Description of the task: Using the data below, copy every line that contains the word "cookies".

Data excerpts:
┌────────
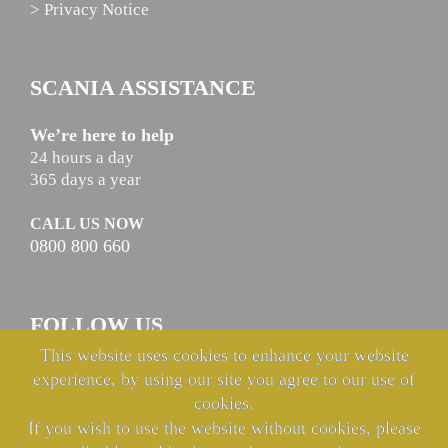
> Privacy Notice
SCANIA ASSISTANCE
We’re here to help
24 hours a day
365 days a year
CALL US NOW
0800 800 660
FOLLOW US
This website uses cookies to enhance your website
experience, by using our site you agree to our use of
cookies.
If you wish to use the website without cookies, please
└────────
┌────────
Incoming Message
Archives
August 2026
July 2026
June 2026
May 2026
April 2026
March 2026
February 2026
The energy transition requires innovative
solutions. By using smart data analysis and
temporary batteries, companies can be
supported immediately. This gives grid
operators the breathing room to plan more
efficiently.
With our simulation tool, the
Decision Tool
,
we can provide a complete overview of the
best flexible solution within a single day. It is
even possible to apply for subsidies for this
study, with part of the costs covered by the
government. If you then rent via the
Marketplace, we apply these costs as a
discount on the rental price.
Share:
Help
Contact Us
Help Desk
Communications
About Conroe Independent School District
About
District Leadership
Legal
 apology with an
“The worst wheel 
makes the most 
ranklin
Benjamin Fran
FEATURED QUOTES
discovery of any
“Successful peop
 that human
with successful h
└────────
Expected output:
This website uses cookies to enhance your website
cookies.
If you wish to use the website without cookies, please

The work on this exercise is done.